11/15/2003

Lingua afunkalhada...

O desabafo do João Ratão provoca-me alguns comentários.
Lembro-me de Karl Kraus (o grande crítico da linguagem) dizer que se a língua está em ordem, o mundo está em ordem. A língua é um espelho, não apenas daquele que a usa (ou que julga que a usa: muitas vezes é ela que dele se serve) mas também do mundo e da visão que dele se tem. A minha preocupação nem são tanto os acórdãos do tribunal mas antes o lamaçal da língua que ouvimos e sobretudo lemos em algumas áreas da nossa sociedade. Ao ler algumas secções da nossa imprensa sinceramente que me sinto mal com uma língua que tem potencialidades para dizer realidades que podem não nascer dela mas que ela está com certeza em condições de assimilar à sua própria matéria, sem precisar de se vestir de remendos estranhos, de tapar buracos com pensos rápidos vindos de fora. Não, não sou um purista, mas sinto uma desfiguração da língua através da proliferação selvagem de empréstimos em bruto, tirados do inglês e lançados sem mais para o meio da frase portuguesa em áreas como a economia, a comunicação, a publicidade, a informática... Aquela língua com certeza que não pode ser a pátria de ninguém, seja em que sentido for (bem sei que a economia há já muito que é apátrida).
Imaginemos agora alguém à procura de emprego que procura salvação nos anúncios dos nossos jornais. Vê-se às aranhas para entender o que se pede. Na posição dosponível terá que "reportar" à direcção comercial europeia. A empresa é product-leader no mercado. O candidato terá que envolver-se constantemente em acções de merchandising ou conciliar a actividade de researcher com uma forte cooperação na área de new business / client service. O que vai ganhar não se chama vencimento, ordenado, jorna, salário ou comissão mas sim qualquer coisa que ele tem que descodificar primeiro para saber se vale a pena: package remuneratório. E depois de alguém lhe explicar como é que lhe vão empacotar o que ganha, tem de estudar bem a situação não vá o "plafonamento" dos seus impostos fazê-lo receber metade do que tinha calculado. Só depois pode decidir a qual lugar se candidata. E não lhe falta por onde escolher: desde key account a country manager, passando por researcher ou comptroller e até ao muito cobiçado lugar de spare parts manager. Se nada disto lhe agradar sempre pode tentar outros caminhos, por exemplo numa joint venture numa das muitas tranches do mercado com futuro para os jovens business men portugueses. De qualquer forma, parace que o marketing é sempre um must. Se o marketing business to business não der há sempre o marketing mix sem perder de vista o targeting e seguir religiosamente o princípio do customer care.

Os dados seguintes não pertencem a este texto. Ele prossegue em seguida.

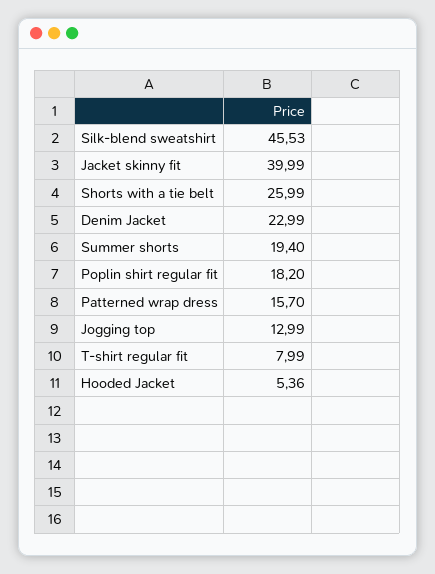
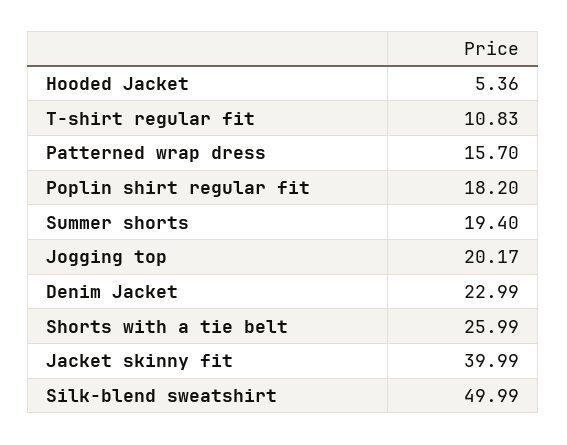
Silk-blend sweatshirt: 45.53 -> 49.99
Jogging top: 12.99 -> 20.17
T-shirt regular fit: 7.99 -> 10.83

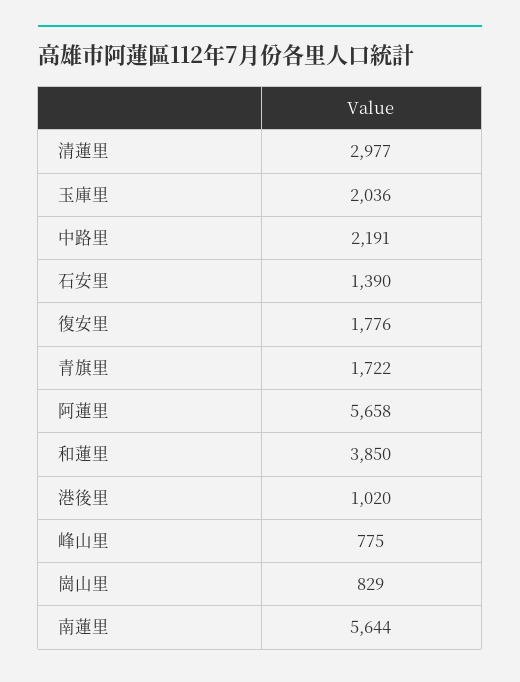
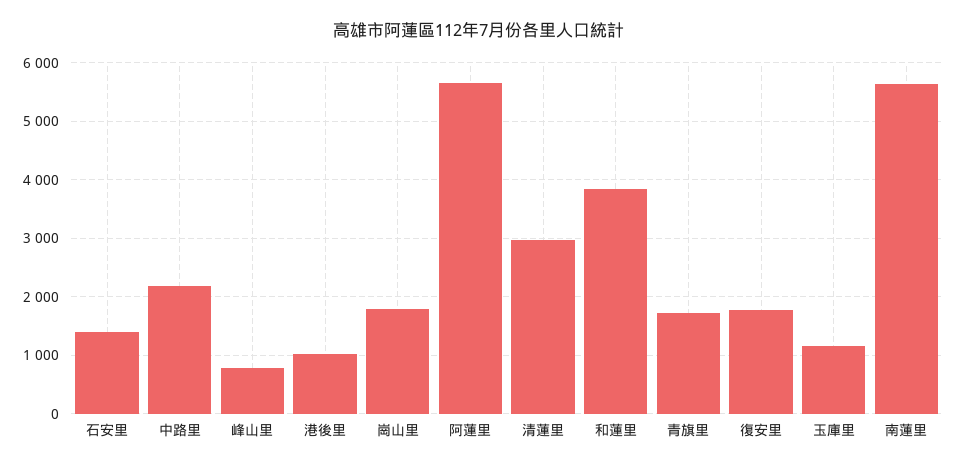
玉庫里: 2036 -> 1200
崗山里: 829 -> 1800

E a imaginação em português, a criatividade na própria língua? É coisa que alguns criadores, publicitários, por exemplo, de resto muito criativos, parecem não ter. Ou então é o cliente que lhe corta essas possibilidades. De qualquer forma, o que Karl Kraus dizia sobre a língua e o mundo parace até nem se aplicar aqui: a língua, a nossa, anda afunkalhada e o mundo, pelo menos o da alta finança, nunca esteve melhor.
Fico por aqui porque parece que o meu laptop vai crashar!!!!!